Judge Grine has worked at every level of the North Carolina courts and been mentored by some of our state’s most distinguished leaders. She began her legal career as a law clerk for Justice (then Judge) Patricia Timmons-Goodson at the North Carolina Court of Appeals and then for Chief Justice Henry Frye at the North Carolina Supreme Court. In these chambers, she learned to revere the rule of law and analyze a wide range of civil and criminal issues.
She learned to revere the rule of law and analyze a wide range of civil and criminal issues.
Judge Grine has also worked in the academic setting. For ten years, she was the Defender Educator at the UNC School of Government, specializing in criminal law and procedure and how issues of racial and ethnic bias may affect criminal proceedings. She received the Albert and Gladys Hall Coates Teaching Excellence Award from the School in 2012, and the Margaret Taylor Writing Award in 2015 for her work on Raising issues of Race in North Carolina Criminal Cases. She taught courses for attorneys, judges, and magistrates, and authored publications on legal issues to assist them in carrying out the work of the courts. In 2016, the North Carolina Public Defender Committee on Racial Equity presented her with the James E. Williams, Jr. award for “dedication and tireless efforts in fighting for racial equity in the North Carolina criminal justice system.” She also served as an Assistant Professor at North Carolina Central University School of Law, where she taught writing courses such as Appellate Advocacy, and created a new course on Wrongful Convictions.

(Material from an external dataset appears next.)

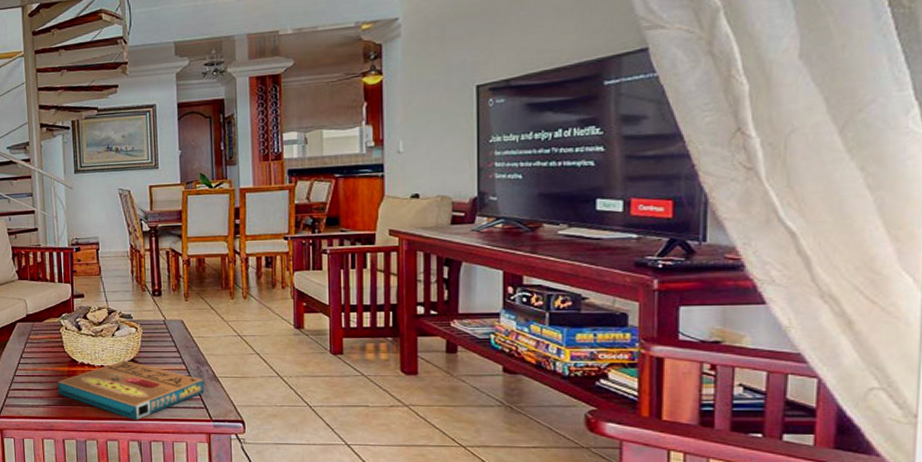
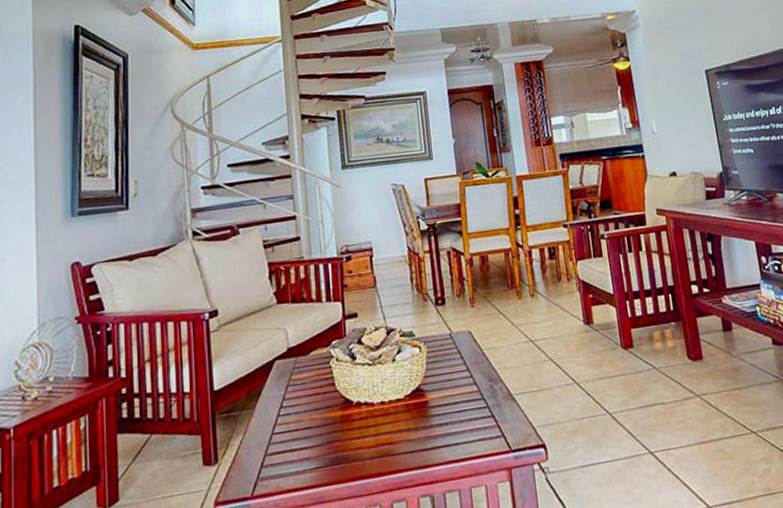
pizza box: present [57,361,205,420] -> none [327,390,501,468]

Judge Grine earned a Bachelor of Arts with distinction and a Juris Doctor degree with honors from UNC Chapel Hill, as well as a Masters degree in Spanish from the University of Virginia. In law school, she was the recipient of the Alan Berman Scholarship for demonstrated commitment to the advancement of civil rights. In 2011, she was selected as a William C. Friday Fellow for Human Relations and completed a two-year fellowship in engaging across differences such as race, class, and religion.
Presented with an award for “dedication and tireless efforts in fighting for racial equity in the North Carolina criminal justice system.”

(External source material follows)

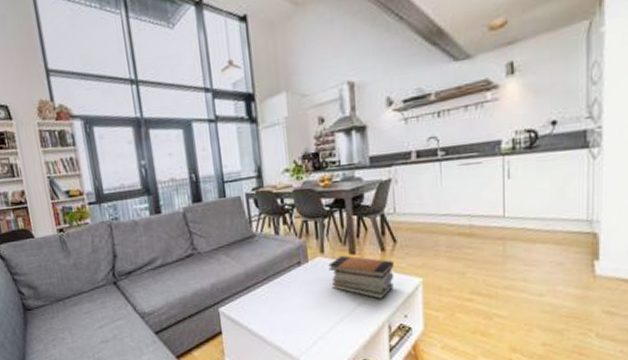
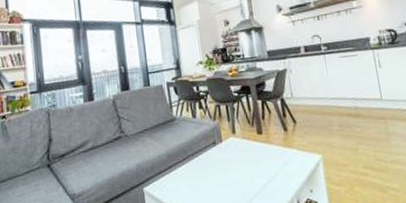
book stack: present [328,255,394,299] -> none [240,135,298,175]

Judge Grine was born and raised in Wilson, North Carolina, and currently lives in Chapel Hill with her wife, Karen Stegman, who serves on the Chapel Hill Town Council, and two children, Hazel and Wyatt, who attend Chapel Hill schools. Since 1996, she has been a member of the Community Church of Chapel Hill, where she has served as a board member and a High School Youth Group Leader.

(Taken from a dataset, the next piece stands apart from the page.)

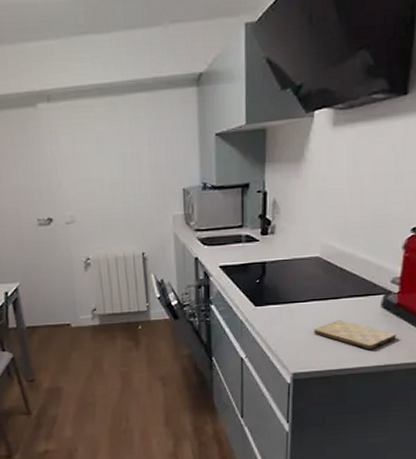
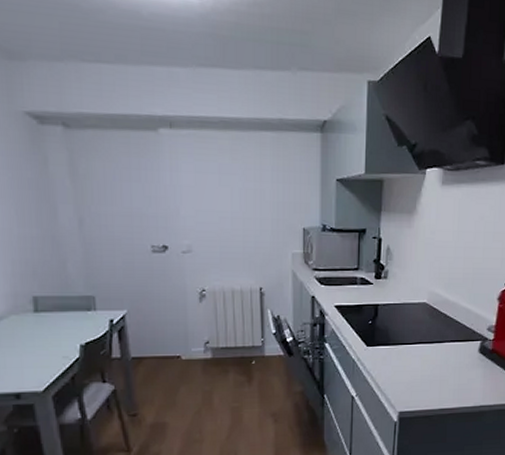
cutting board: present [314,319,396,351] -> none [419,362,490,392]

Judge Grine is a member of professional organizations including the Task Force on Racial Disparities in the Criminal Justice System for District 15B (appointed 2015), the North Carolina Association of Women Attorneys, and Equality NC. In her spare time, you might find her hiking with her brother, training rescue dogs, cheering on the sidelines of her son’s soccer game or her daughter’s Science Olympiad event, or attending community events with Karen.